Task to complete => In the entries below, find the line with "pinky dip: (537, 545)" and the line with "thumb tip: (738, 401)"; give again those lines and every line between them, exactly.

Task material =>
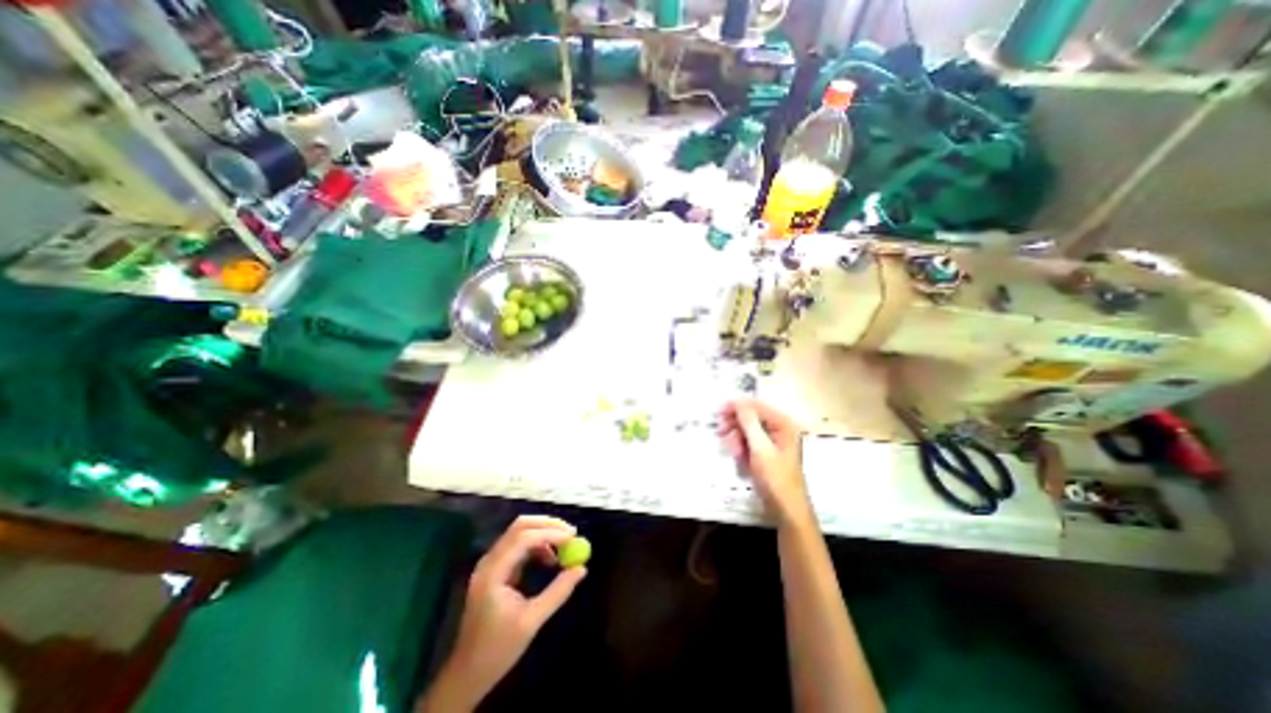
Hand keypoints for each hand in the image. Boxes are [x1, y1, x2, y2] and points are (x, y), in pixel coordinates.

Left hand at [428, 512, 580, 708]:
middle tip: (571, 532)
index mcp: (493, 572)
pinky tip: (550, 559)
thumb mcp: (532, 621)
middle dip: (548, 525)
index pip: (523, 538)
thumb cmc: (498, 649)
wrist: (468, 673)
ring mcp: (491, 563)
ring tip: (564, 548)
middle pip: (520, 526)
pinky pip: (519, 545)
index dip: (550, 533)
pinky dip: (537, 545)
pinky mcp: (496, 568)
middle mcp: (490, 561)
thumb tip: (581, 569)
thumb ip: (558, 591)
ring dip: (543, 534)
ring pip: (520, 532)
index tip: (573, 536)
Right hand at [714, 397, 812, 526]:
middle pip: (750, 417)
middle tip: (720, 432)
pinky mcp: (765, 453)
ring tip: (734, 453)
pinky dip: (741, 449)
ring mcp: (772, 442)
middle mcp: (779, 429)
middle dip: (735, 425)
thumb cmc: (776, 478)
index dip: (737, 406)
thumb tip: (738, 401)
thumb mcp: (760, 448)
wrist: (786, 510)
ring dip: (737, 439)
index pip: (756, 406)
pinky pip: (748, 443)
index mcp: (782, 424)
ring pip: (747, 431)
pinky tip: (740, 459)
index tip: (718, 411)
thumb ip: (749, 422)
---
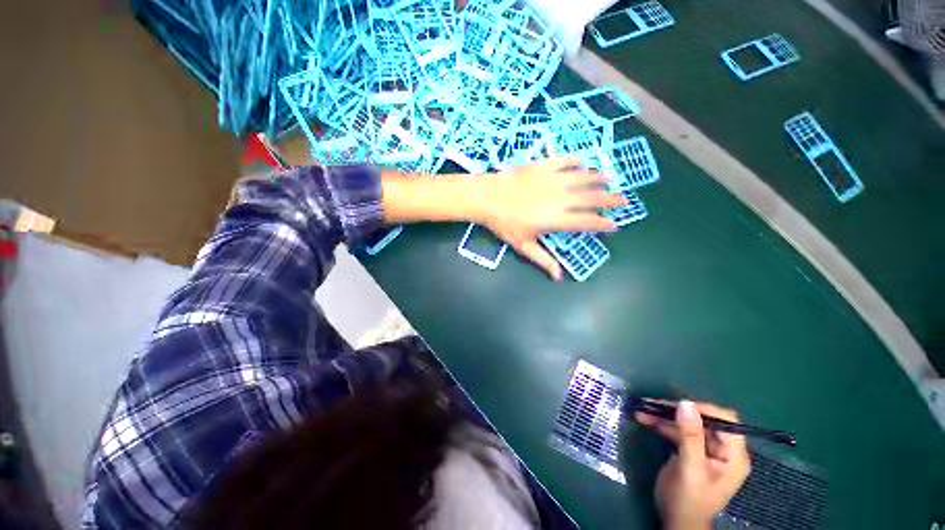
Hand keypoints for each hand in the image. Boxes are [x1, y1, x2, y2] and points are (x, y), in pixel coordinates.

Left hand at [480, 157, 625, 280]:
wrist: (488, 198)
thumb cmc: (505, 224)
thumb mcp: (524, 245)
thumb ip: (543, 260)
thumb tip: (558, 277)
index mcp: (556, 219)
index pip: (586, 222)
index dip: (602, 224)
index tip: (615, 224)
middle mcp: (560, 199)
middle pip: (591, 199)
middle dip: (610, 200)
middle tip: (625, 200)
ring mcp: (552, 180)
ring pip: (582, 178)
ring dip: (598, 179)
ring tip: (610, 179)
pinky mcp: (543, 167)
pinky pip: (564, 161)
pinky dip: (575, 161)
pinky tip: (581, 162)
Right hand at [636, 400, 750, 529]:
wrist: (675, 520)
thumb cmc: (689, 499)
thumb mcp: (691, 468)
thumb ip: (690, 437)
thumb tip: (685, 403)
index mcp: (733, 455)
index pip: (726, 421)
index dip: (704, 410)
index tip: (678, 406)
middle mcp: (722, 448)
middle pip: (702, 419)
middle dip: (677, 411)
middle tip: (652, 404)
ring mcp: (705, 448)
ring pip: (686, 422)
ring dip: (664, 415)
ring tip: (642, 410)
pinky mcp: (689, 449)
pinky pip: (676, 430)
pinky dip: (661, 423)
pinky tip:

Exercise solution =>
pinky dip: (537, 545)
pinky mcp: (496, 568)
middle mcp: (490, 561)
thumb tip: (581, 569)
thumb ip: (558, 591)
ring dip: (543, 534)
ring pip: (520, 532)
index tip: (573, 536)
Right hand at [714, 397, 812, 526]:
middle pip: (750, 417)
middle tip: (720, 432)
pinky mcp: (765, 453)
ring tip: (734, 453)
pinky dip: (741, 449)
ring mcp: (772, 442)
middle mcp: (779, 429)
middle dip: (735, 425)
thumb cmc: (776, 478)
index dip: (737, 406)
thumb tip: (738, 401)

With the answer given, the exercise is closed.